_Exercise directions_
The listing below needs to be copied in full, exactly.

_Material for this task_
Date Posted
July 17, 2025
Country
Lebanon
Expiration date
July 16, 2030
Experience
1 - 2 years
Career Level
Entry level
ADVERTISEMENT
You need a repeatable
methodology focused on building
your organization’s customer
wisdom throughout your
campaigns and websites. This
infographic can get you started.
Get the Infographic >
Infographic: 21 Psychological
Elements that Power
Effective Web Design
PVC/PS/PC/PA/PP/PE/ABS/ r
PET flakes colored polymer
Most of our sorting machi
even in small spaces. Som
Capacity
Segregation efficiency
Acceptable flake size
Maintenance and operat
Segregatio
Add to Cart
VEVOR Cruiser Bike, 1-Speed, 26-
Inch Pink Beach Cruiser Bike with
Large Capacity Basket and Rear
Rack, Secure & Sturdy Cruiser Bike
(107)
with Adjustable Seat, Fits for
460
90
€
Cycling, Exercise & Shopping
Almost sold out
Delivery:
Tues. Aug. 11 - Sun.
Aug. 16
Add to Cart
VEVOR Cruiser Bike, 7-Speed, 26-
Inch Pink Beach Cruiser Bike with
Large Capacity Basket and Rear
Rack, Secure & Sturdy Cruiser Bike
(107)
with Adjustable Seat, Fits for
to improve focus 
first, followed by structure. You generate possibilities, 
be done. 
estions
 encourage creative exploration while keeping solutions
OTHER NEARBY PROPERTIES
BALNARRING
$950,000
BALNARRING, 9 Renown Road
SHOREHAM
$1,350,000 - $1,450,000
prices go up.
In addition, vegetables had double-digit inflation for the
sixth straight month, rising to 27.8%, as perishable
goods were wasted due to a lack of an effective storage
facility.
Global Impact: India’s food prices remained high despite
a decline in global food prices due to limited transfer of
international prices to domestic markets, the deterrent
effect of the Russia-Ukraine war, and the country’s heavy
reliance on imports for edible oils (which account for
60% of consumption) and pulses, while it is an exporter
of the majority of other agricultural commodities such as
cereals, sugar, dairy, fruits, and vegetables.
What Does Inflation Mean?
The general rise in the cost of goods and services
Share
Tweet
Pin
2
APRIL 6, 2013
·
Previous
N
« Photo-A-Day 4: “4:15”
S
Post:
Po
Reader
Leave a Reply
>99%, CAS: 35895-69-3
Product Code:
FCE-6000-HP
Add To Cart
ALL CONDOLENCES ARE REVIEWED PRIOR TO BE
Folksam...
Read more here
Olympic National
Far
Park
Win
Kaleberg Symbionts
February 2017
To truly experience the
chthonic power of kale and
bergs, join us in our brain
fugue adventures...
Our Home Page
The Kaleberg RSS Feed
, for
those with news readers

_Task output_
Date Posted
July 17, 2025
Country
Lebanon
Expiration date
July 16, 2030
Experience
1 - 2 years
Career Level
Entry level
ADVERTISEMENT
You need a repeatable
methodology focused on building
your organization’s customer
wisdom throughout your
campaigns and websites. This
infographic can get you started.
Get the Infographic >
Infographic: 21 Psychological
Elements that Power
Effective Web Design
PVC/PS/PC/PA/PP/PE/ABS/ r
PET flakes colored polymer
Most of our sorting machi
even in small spaces. Som
Capacity
Segregation efficiency
Acceptable flake size
Maintenance and operat
Segregatio
Add to Cart
VEVOR Cruiser Bike, 1-Speed, 26-
Inch Pink Beach Cruiser Bike with
Large Capacity Basket and Rear
Rack, Secure & Sturdy Cruiser Bike
(107)
with Adjustable Seat, Fits for
460
90
€
Cycling, Exercise & Shopping
Almost sold out
Delivery:
Tues. Aug. 11 - Sun.
Aug. 16
Add to Cart
VEVOR Cruiser Bike, 7-Speed, 26-
Inch Pink Beach Cruiser Bike with
Large Capacity Basket and Rear
Rack, Secure & Sturdy Cruiser Bike
(107)
with Adjustable Seat, Fits for
to improve focus 
first, followed by structure. You generate possibilities, 
be done. 
estions
 encourage creative exploration while keeping solutions
OTHER NEARBY PROPERTIES
BALNARRING
$950,000
BALNARRING, 9 Renown Road
SHOREHAM
$1,350,000 - $1,450,000
prices go up.
In addition, vegetables had double-digit inflation for the
sixth straight month, rising to 27.8%, as perishable
goods were wasted due to a lack of an effective storage
facility.
Global Impact: India’s food prices remained high despite
a decline in global food prices due to limited transfer of
international prices to domestic markets, the deterrent
effect of the Russia-Ukraine war, and the country’s heavy
reliance on imports for edible oils (which account for
60% of consumption) and pulses, while it is an exporter
of the majority of other agricultural commodities such as
cereals, sugar, dairy, fruits, and vegetables.
What Does Inflation Mean?
The general rise in the cost of goods and services
Share
Tweet
Pin
2
APRIL 6, 2013
·
Previous
N
« Photo-A-Day 4: “4:15”
S
Post:
Po
Reader
Leave a Reply
>99%, CAS: 35895-69-3
Product Code:
FCE-6000-HP
Add To Cart
ALL CONDOLENCES ARE REVIEWED PRIOR TO BE
Folksam...
Read more here
Olympic National
Far
Park
Win
Kaleberg Symbionts
February 2017
To truly experience the
chthonic power of kale and
bergs, join us in our brain
fugue adventures...
Our Home Page
The Kaleberg RSS Feed
, for
those with news readers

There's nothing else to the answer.